MAUD SURVEY IN CAMBRIDGE BAY, CANADA 2011
This last week Project Manager Jan Wanggaard and Project Diver and Photographer Dag Leslie Hansen have spent their time Surveying the wreck of Maud both over and under the water in Cambridge Bay in the North West Passage, Nunavut, North Canada.
Project Manager Jan Wanggaard makes a first Maud-walk on 4th of August 2011
Jan wanggaard films the front part of Maud
The first reports are very optimistic with regards to the state of the old ship that has spent the last 80 years on the seabed just outside Cambridge Bay, a small remote village with 1300 inhabitants. This incredibly strong built oak ship has been helped by the arctic cold and clean water to be kept in a reasonably good shape after so many years. Only the upper part of the ship has been torn by the ice over the years and thus gives the old lady a rather dramatic expression, well suited for a future museum exposure and also mirrors well those dramatic years of Roald Amundsen and his brave men during their expeditions into the deep Arctic in an attempt to be the first men to reach the North Pole.
Detail of the keel of Maud shows that it is still in an extraordinary good condition after 80 years at the sea bottom in Cambridge Bay. Further analysis of the oak wood will give us more answers.
Mainly warm welcome by the local people
We are also very happy to have been warmly welcomed locally here in this small place up in the High Arctic North. The weather has been good and we have had the chance to meet and speak with many people – both young and old, and many people express a positive attitude to our plans and our hope to salvage the old ship and bring her back to Norway, to conserve and finally present her in a Maudmuseum in Vollen, Norway where she was built nearly 100 years ago. Some of the elders we visited at the beach expressed an excuse for taking material for building materials from the Maud half a century ago. I excused them for that on behalf of Roald Amundsen himself, who I am sure would have thought that would be the right thing to do.

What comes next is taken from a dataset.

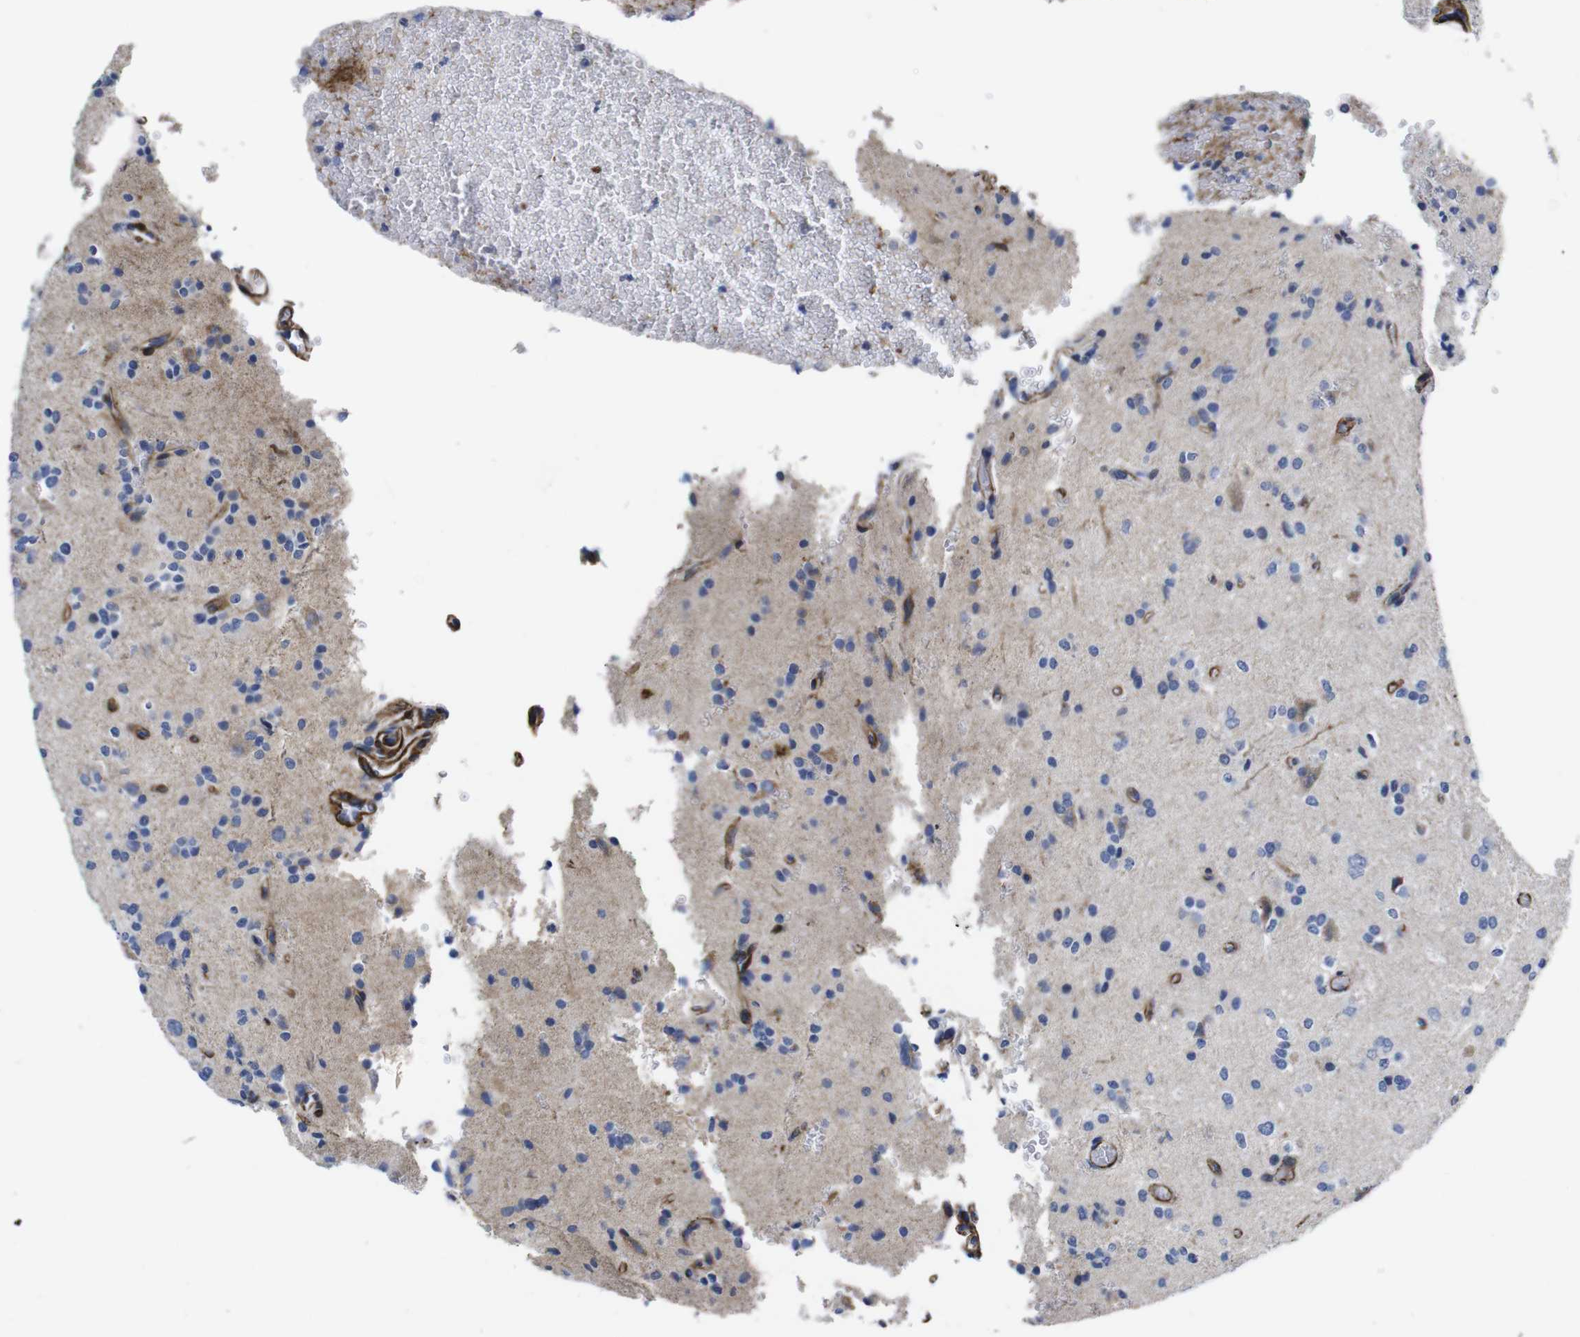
{"staining": {"intensity": "moderate", "quantity": "<25%", "location": "cytoplasmic/membranous"}, "tissue": "glioma", "cell_type": "Tumor cells", "image_type": "cancer", "snomed": [{"axis": "morphology", "description": "Glioma, malignant, High grade"}, {"axis": "topography", "description": "Brain"}], "caption": "IHC photomicrograph of neoplastic tissue: glioma stained using immunohistochemistry (IHC) shows low levels of moderate protein expression localized specifically in the cytoplasmic/membranous of tumor cells, appearing as a cytoplasmic/membranous brown color.", "gene": "WNT10A", "patient": {"sex": "male", "age": 47}}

Yesterday we presented our plans to the local municipality and their response was mainly positive. Several local representatives expressed a positive attitude to our plans. The local Major expressed a worry that the ship might get damaged during a salvage operation, but we assured him that when we decide to lift Maud from its present position we will be sure not to make her suffer any way.
That is our plan and main ambition.
Some people locally have expressed a wish to have Maud saved and kept locally. We understand this point of view but as we all know our project plan is the only concrete initiative that exist today. Also we do feel that this old ship is strongly linked to Norway through the achievement and position that Amundsen have among the Norwegian people.
We do hope and feel that most people of Cambridge Bay will support our plans in the time to come, when our project plans becomes known and defined in more detail. Then everyone can have a better and more defined understanding of our plans and not least, our clear goals and determination. In this way we believe this project can benefit us all at the end of the day.
There is no doubt that there is a lot of valuable and interesting film and photographic material relative to this incredible ship and its brave expeditions that can be of great valuable for producing new and exciting communicative material that can benefit both Norway as well as Cambridge Bay where the ship has rested for all these years.
We still have one more week here in Cambridge Bay to continue our Diving Survey and we hope for more sun and happy faces along the way.